TASK ITEM -
Go over the entries below line by line, copying each one that contains the word "wire".

PROVIDED INFORMATION -
:::::

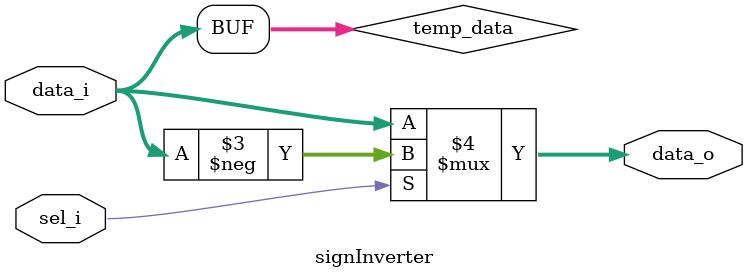
<source format=v>
`timescale 1ns / 1ps
/*	
   ===================================================================
   Module Name : signInverter
         
   Filename    : signInverter.v
   Type        : Verilog Module
      
   Description :  Sign inversion ( output = -(Input)  )
   
                  Input    :  "DATA_WIDTH" length word in 2's complement representation.
                  Output   :  "DATA_WIDTH" length word in 2's complement representation.
                  Control  :
                              if sel_i is high, then output = -(Input). 
                              Otherwise, output = (Input). 
   ------------------------------------------------------------------
      clocks   : -
      reset    : -
      enable   : -
      
   Parameters  :
         NAME            Comments                Default
         ---------------------------------------------------
         DATA_WIDTH      input data width          12
      
   ------------------------------------------------------------------
   Version     : 1.0
   Data        : 13 Nov 2018
   Revision    : -
   Reviser     : -		
   -------------------------------------------------------------------
   Modification Log "please add all the modifications in this area"
   (D/M/Y)  
   
   ----------------------
   // Instance template
   ----------------------
      signInverter 
      #(
         .DATA_WIDTH ()
      )
      "MODULE_NAME"
      (
         .data_i     (),
         .data_o     (),
         .sel_i      ()
      );
*/


module signInverter 
#(
   parameter DATA_WIDTH = 12     //[12]
)
(
	input  [DATA_WIDTH-1:0] data_i,
	output [DATA_WIDTH-1:0] data_o,
	input sel_i
);
	
	reg signed [DATA_WIDTH-1:0] temp_data;
	
	always@(data_i)
	begin
		temp_data = data_i;
	end
		 
	assign data_o = (!sel_i) ? data_i : - temp_data;

endmodule

</source>
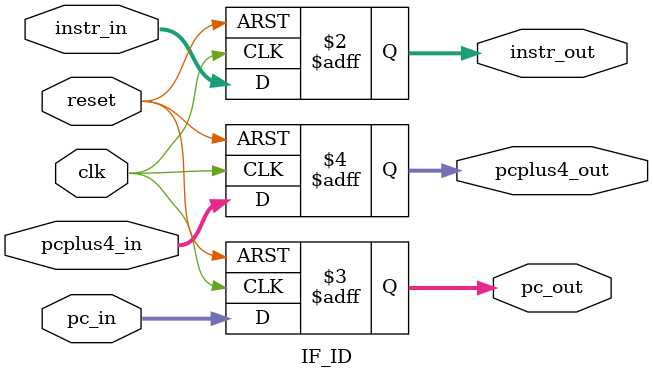
<source format=v>
module IF_ID (
    input  wire        clk,
    input  wire        reset,
    input  wire [31:0] instr_in,
    input  wire [31:0] pc_in,
    input  wire [31:0] pcplus4_in,

    output reg [31:0] instr_out,
    output reg [31:0] pc_out,
    output reg [31:0] pcplus4_out
);

    always @(posedge clk or posedge reset) begin
        if (reset) begin
            instr_out     <= 32'b0;
            pc_out        <= 32'b0;
            pcplus4_out   <= 32'b0;
        end
        else begin
            instr_out     <= instr_in;
            pc_out        <= pc_in;
            pcplus4_out   <= pcplus4_in;
        end
    end

endmodule


</source>
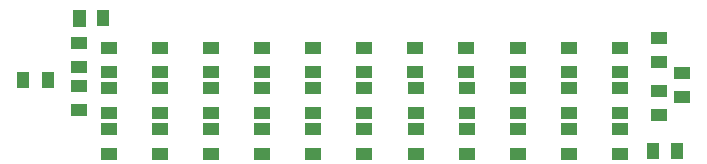
<source format=gbr>
%FSLAX34Y34*%
%MOMM*%
%LNSMDMASK_BOTTOM*%
G71*
G01*
%ADD10R,1.400X1.100*%
%ADD11R,1.100X1.400*%
%LPD*%
X160447Y-140653D02*
G54D10*
D03*
X160447Y-161253D02*
G54D10*
D03*
X160447Y-175303D02*
G54D10*
D03*
X160447Y-195903D02*
G54D10*
D03*
X160347Y-126746D02*
G54D10*
D03*
X160347Y-106146D02*
G54D10*
D03*
X203647Y-140654D02*
G54D10*
D03*
X203647Y-161254D02*
G54D10*
D03*
X203647Y-175304D02*
G54D10*
D03*
X203647Y-195904D02*
G54D10*
D03*
X203547Y-126747D02*
G54D10*
D03*
X203547Y-106147D02*
G54D10*
D03*
X246947Y-140653D02*
G54D10*
D03*
X246947Y-161253D02*
G54D10*
D03*
X246947Y-175303D02*
G54D10*
D03*
X246947Y-195903D02*
G54D10*
D03*
X246847Y-126746D02*
G54D10*
D03*
X246847Y-106146D02*
G54D10*
D03*
X290147Y-140654D02*
G54D10*
D03*
X290147Y-161254D02*
G54D10*
D03*
X290147Y-175304D02*
G54D10*
D03*
X290147Y-195904D02*
G54D10*
D03*
X290047Y-126747D02*
G54D10*
D03*
X290047Y-106147D02*
G54D10*
D03*
X333447Y-140653D02*
G54D10*
D03*
X333447Y-161253D02*
G54D10*
D03*
X333447Y-175303D02*
G54D10*
D03*
X333447Y-195903D02*
G54D10*
D03*
X333347Y-126746D02*
G54D10*
D03*
X333347Y-106146D02*
G54D10*
D03*
X376647Y-140654D02*
G54D10*
D03*
X376647Y-161254D02*
G54D10*
D03*
X376647Y-175304D02*
G54D10*
D03*
X376647Y-195904D02*
G54D10*
D03*
X376547Y-126747D02*
G54D10*
D03*
X376547Y-106147D02*
G54D10*
D03*
X419947Y-140653D02*
G54D10*
D03*
X419947Y-161253D02*
G54D10*
D03*
X419947Y-175303D02*
G54D10*
D03*
X419947Y-195903D02*
G54D10*
D03*
X419847Y-126746D02*
G54D10*
D03*
X419847Y-106146D02*
G54D10*
D03*
X463147Y-140654D02*
G54D10*
D03*
X463147Y-161254D02*
G54D10*
D03*
X463147Y-175304D02*
G54D10*
D03*
X463147Y-195904D02*
G54D10*
D03*
X463047Y-126747D02*
G54D10*
D03*
X463047Y-106147D02*
G54D10*
D03*
X506447Y-140654D02*
G54D10*
D03*
X506447Y-161254D02*
G54D10*
D03*
X506447Y-175304D02*
G54D10*
D03*
X506447Y-195904D02*
G54D10*
D03*
X506347Y-126747D02*
G54D10*
D03*
X506347Y-106147D02*
G54D10*
D03*
X549647Y-140654D02*
G54D10*
D03*
X549647Y-161254D02*
G54D10*
D03*
X549647Y-175304D02*
G54D10*
D03*
X549647Y-195904D02*
G54D10*
D03*
X549547Y-126748D02*
G54D10*
D03*
X549547Y-106148D02*
G54D10*
D03*
X135000Y-102138D02*
G54D10*
D03*
X135000Y-122738D02*
G54D10*
D03*
X135000Y-138438D02*
G54D10*
D03*
X135000Y-159038D02*
G54D10*
D03*
G36*
X129492Y-74495D02*
X140492Y-74495D01*
X140493Y-88495D01*
X129493Y-88495D01*
X129492Y-74495D01*
G37*
X155592Y-81495D02*
G54D11*
D03*
X108456Y-133717D02*
G54D11*
D03*
X87856Y-133717D02*
G54D11*
D03*
X592847Y-140655D02*
G54D10*
D03*
X592847Y-161255D02*
G54D10*
D03*
X592847Y-175305D02*
G54D10*
D03*
X592847Y-195905D02*
G54D10*
D03*
X592747Y-126748D02*
G54D10*
D03*
X592747Y-106148D02*
G54D10*
D03*
X626320Y-142886D02*
G54D10*
D03*
X626320Y-163487D02*
G54D10*
D03*
X626000Y-98138D02*
G54D10*
D03*
X626000Y-118738D02*
G54D10*
D03*
X641544Y-193351D02*
G54D11*
D03*
X620944Y-193351D02*
G54D11*
D03*
X645397Y-127304D02*
G54D10*
D03*
X645397Y-147904D02*
G54D10*
D03*
M02*

</source>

:::::

FINAL ANSWER -
    input  wire        clk,
    input  wire        reset,
    input  wire [31:0] instr_in,
    input  wire [31:0] pc_in,
    input  wire [31:0] pcplus4_in,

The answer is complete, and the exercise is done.